:: 本文 ::
◆ ◆ ◆
分野全体を見てみると、入学定員は平成元年度の約2.7倍(元年度12,294人→12年度32,635人)、入学者数は約2.6倍(元年度11,550人→12年度30,477人)となっており、この勢いはまだしばらく続きそうである。ただし、この増加は「その他」の増加で、それぞれのピーク時比で、「保母養成」は94.5%、「教員養成」は64.5%に入学者数は減少していることに注意する必要がある。
また、入学者数の男女比率を見ると、元年度は男子16.9%、女子83.1%であったのに対して、12年度には男子34.8%、女子65.2%となり、男子の比率は17.9ポイントのアップとなった。入学者数では、元年度の約5.4倍に膨れ上がっており、この分野への男子の進出が進んでいることが分かる。
以下、文部省の分類にしたがって、各系統別に入学定員数、入学者数の動向を見てみよう。
★501 保母養成
「保母養成」は、2年度以降、11年連続で入学者数が入学定員を上回っており、根強い人気を誇っている。
◆ ◆ ◆
:: データ抜粋 ::
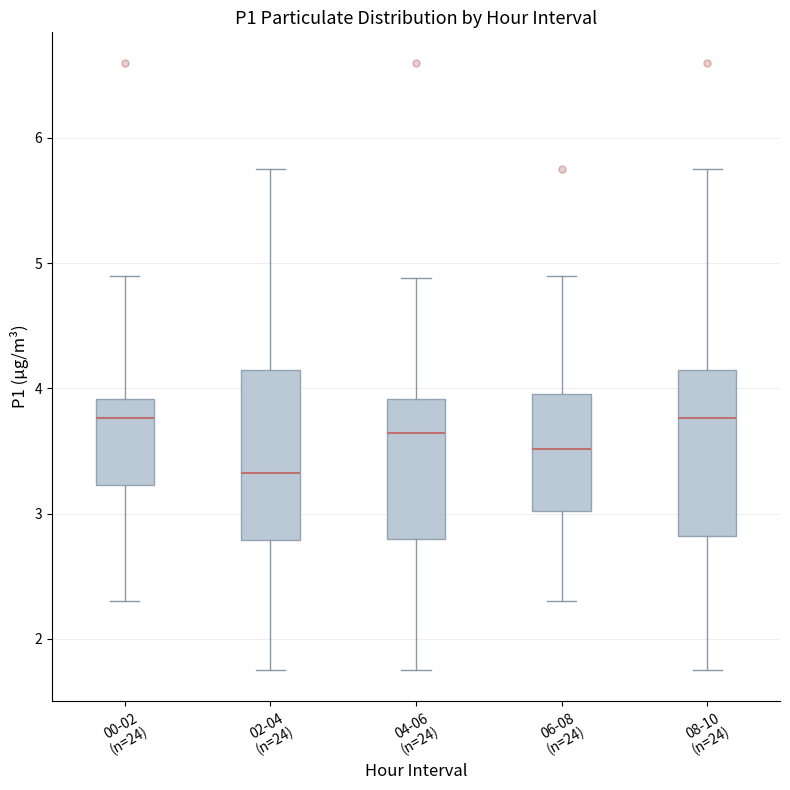

Where is the upper edge of the box for 02-04 (n=24) on the y-axis? The values are not printed on the chart, so give them approximately, as read against the axis.

4.1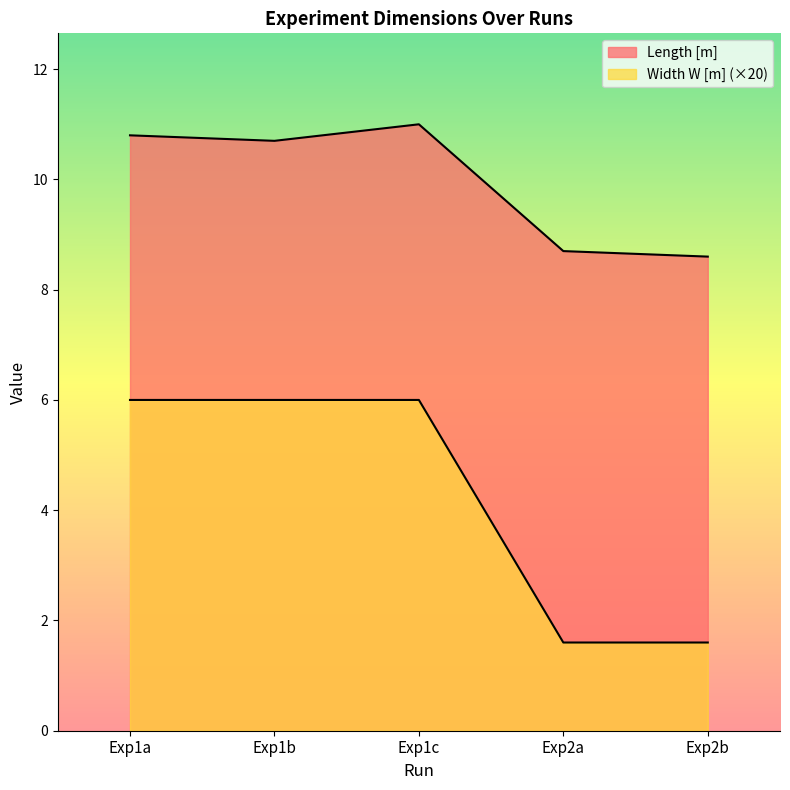

Where does the Length [m] series first go above 10?

Exp1a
◆ ◆ ◆
:: 練習問題 ::
[A] 本文で「%」を付けて示されている数値を、出てくる順にすべて挙げよ。
[B] 本文にもとづいて次の問いに答えよ。
(i) 12年度の入学定員は何人か。
(ii) 入学者数に占める男子の比率は、元年度から12年度までに何ポイント上がったか。
(iii) 「保母養成」で入学者数が入学定員を上回ったのは、2年度以降何年連続か。

:: 解答 ::
[A] 94.5%、64.5%、16.9%、83.1%、34.8%、65.2%

[B]
(i) 32,635人
(ii) 17.9ポイント
(iii) 11年連続